Nisbet aponta a guerra entre os Estados como a origem, na sociedade americana, da politização à moda francesa. Não à toa, a imprensa da época é assim retratada por Philip Knightley em "The First Casualty" (editado no Brasil em 1978, com o título "A Primeira Vítima"):
"A maior parte dos correspondentes, de ambos os lados, via como parte integral de sua tarefa elevar o moral, tanto civil como militar. Uma escaramuça tornava-se 'uma vitória gloriosa e esmagadora', uma debandada era transformada em 'retirada estratégica diante de um inimigo grandemente superior', um soldado confederado morto não fora simplesmente liquidado em combate, mas 'sacrificado às ambições demoníacas de seus patrões implacáveis, Davis e Lee'; as mulheres confederadas tinham seus colares feitos com olhos de ianques, enquanto os 'maldosos nortistas' usavam cabeças de mortos como bolas de futebol."

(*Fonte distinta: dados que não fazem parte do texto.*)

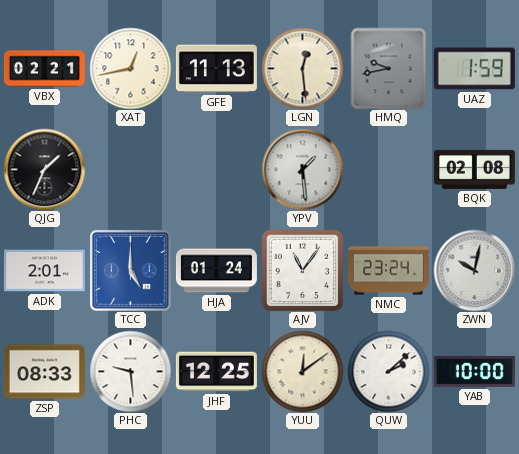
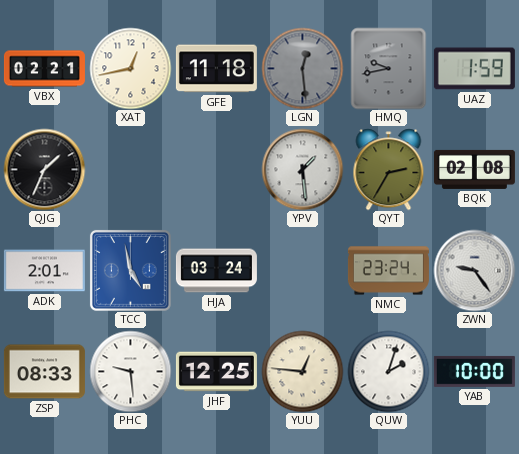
GFE: 11:13 -> 11:18
LGN dial: cream -> grey
QYT: none -> 2:35
TCC: 5:00 -> 4:58
HJA: 01:24 -> 03:24
AJV: 11:06 -> none
ZWN: 10:02 -> 9:24
YUU: 12:09 -> 12:46
QUW: 2:08 -> 2:03
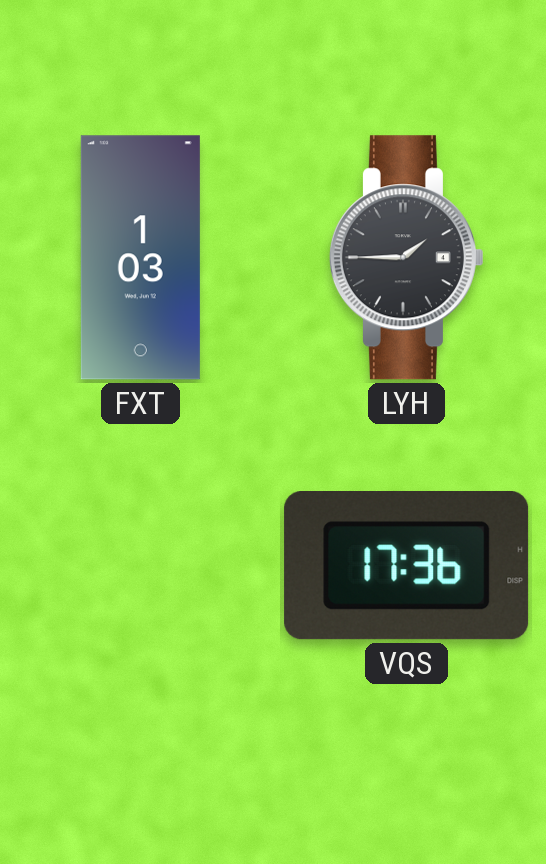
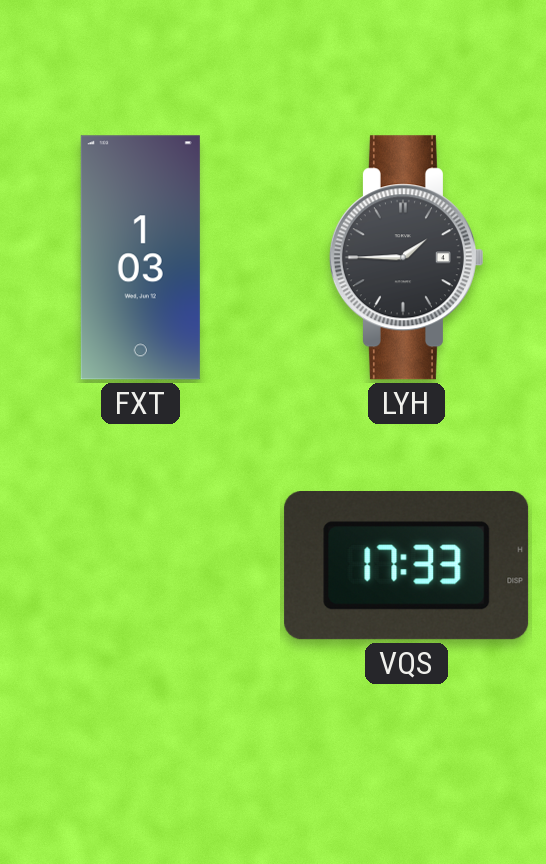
VQS: 17:36 -> 17:33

A politização se agravaria durante a Primeira Guerra Mundial, quando Wilson implantou efetivamente um Estado policial, e quando a história preferida da imprensa britânica era a dos soldados alemães que jogavam bebês belgas para o ar e os pegavam com a ponta de suas baionetas.

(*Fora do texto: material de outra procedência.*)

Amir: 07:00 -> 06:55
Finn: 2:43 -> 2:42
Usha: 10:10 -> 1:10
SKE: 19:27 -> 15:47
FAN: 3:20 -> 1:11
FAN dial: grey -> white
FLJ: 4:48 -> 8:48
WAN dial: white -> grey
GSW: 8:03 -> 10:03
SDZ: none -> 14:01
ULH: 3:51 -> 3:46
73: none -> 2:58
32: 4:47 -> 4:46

Na guerra atual contra o Afeganistão (ou contra os árabes, como desejam os setores mais insanos do neoconservadorismo), Knightley nota, em artigo no Guardian, que já é possível identificar os traços característicos de manipulação da imprensa: as histórias de atrocidades, a demonização do inimigo e do povo inimigo, a caracterização dos pacifistas como defensores do inimigo (estes, na Primeira Guerra, foram postos na cadeia nos EUA).
Um homem de seu tempo
Infelizmente, há um traço ainda mais característico das guerras modernas na guerra atual. É que bin Laden acredita na mesma doutrina de guerra legada pela revolução francesa e praticada pelos americanos, a doutrina da guerra total. Não apenas ele deliberadamente elaborou um plano para o assassinato de civis americanos, como ele proclama todos os cidadãos muçulmanos a declarar guerra aos EUA - inclusive as mulheres (aquelas mesmas que, no Afeganistão, não podem nem entrar nas escolas).

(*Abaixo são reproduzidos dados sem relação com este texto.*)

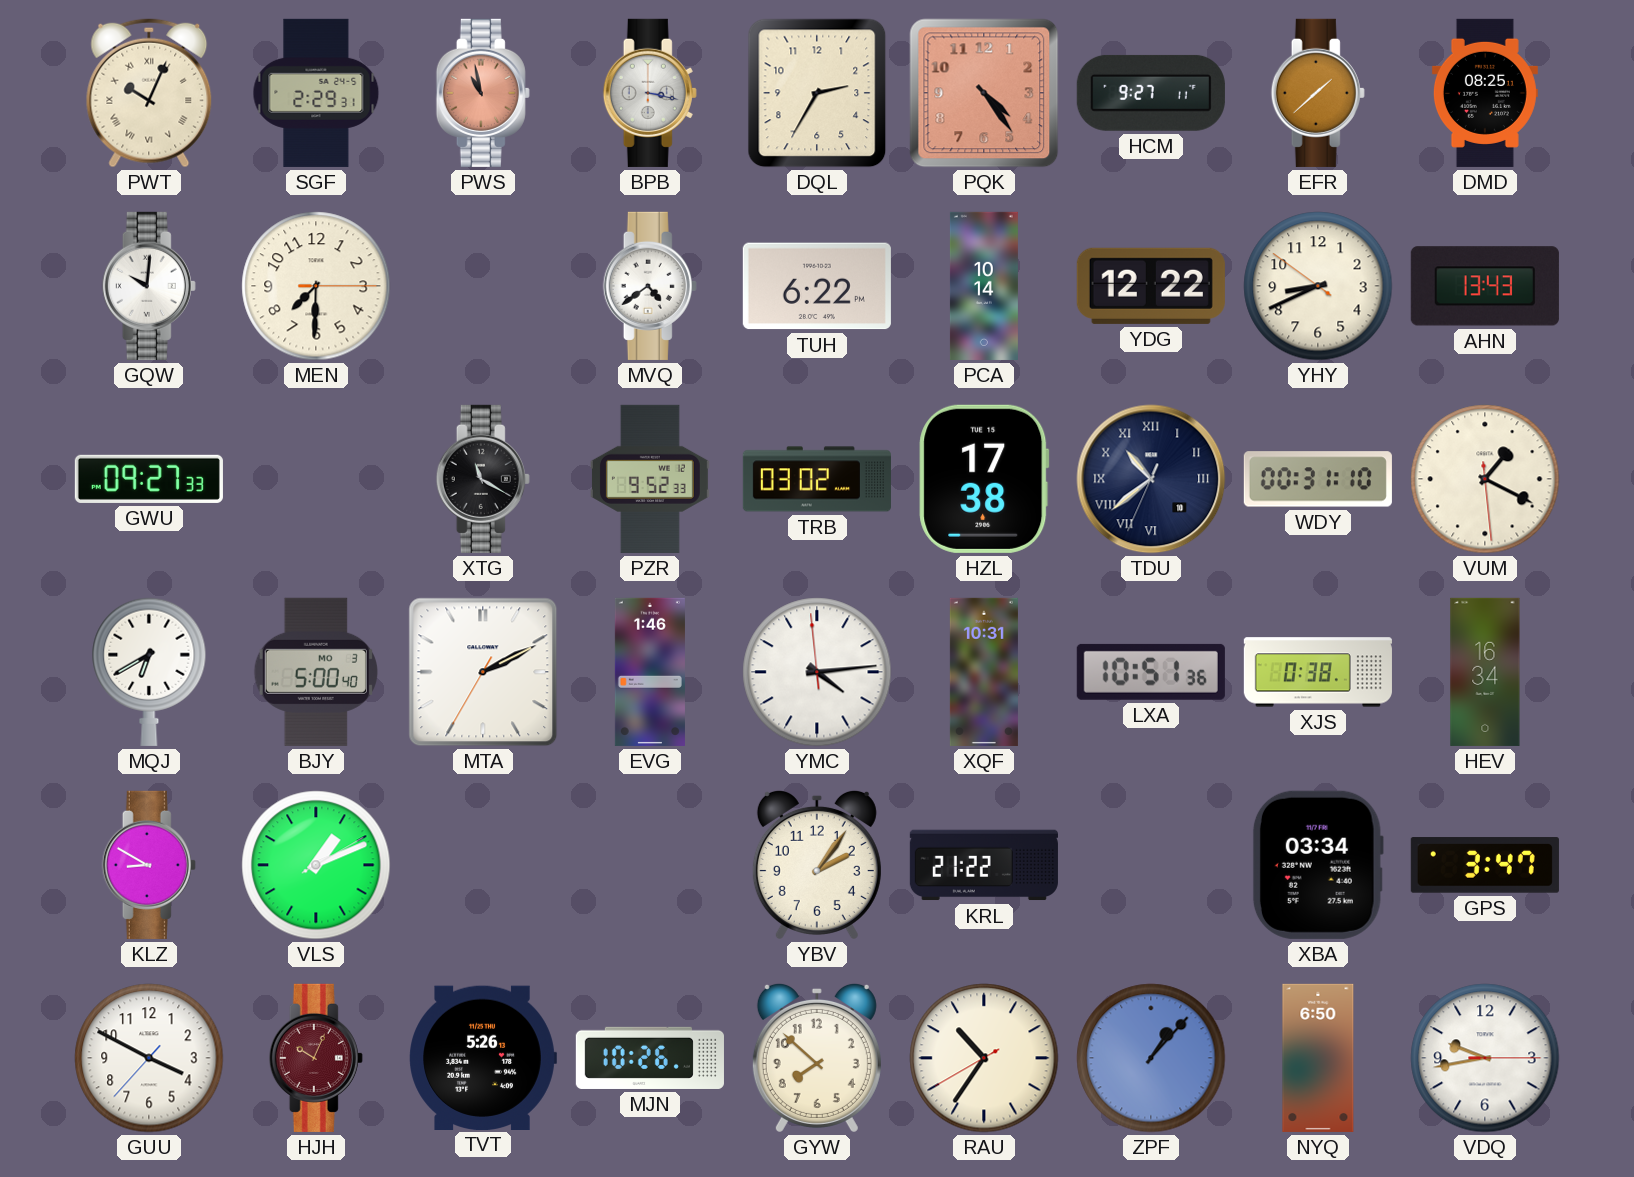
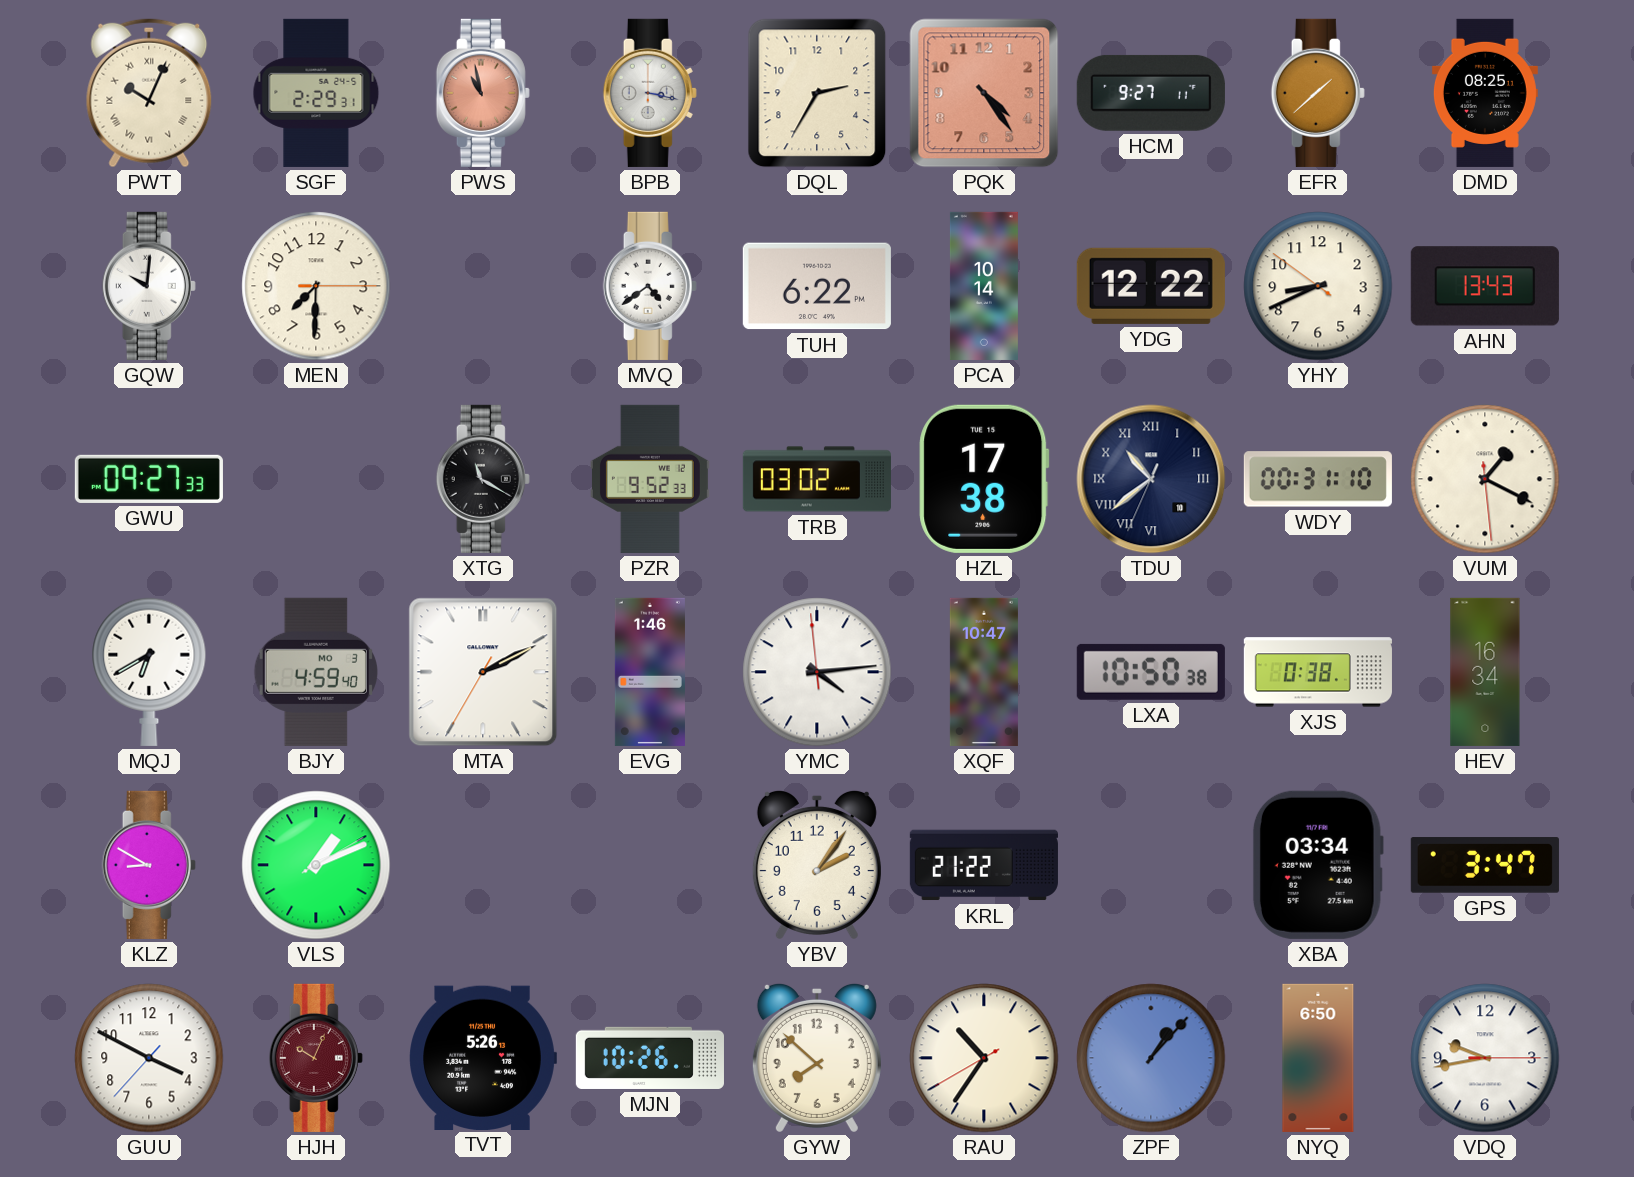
BJY: 5:00 -> 4:59
XQF: 10:31 -> 10:47
LXA: 10:51 -> 10:50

Muito se fala do antimodernismo de bin Laden, como se ele fosse um representante de um tempo pretérito, mais bárbaro do que o nosso. Besteira. Em sua doutrina de guerra, ele está inteiramente inserido na modernidade e é, também, um herdeiro da Revolução Francesa.
Ele é parte dessa "civilização" que sonha com o Estado onipotente, que não distingue entre governo e sociedade, entre combatentes e não-combatentes, entre civis e militares, essa civilização que criou os bombardeios aéreos, a bomba atômica e os atentados terroristas.
Comentando seu filme, Eric Rohmer disse que a Revolução acabou com a vida civilizada e elegante. Num ponto ele tem razão: vivemos, com efeito, em tempos de barbárie.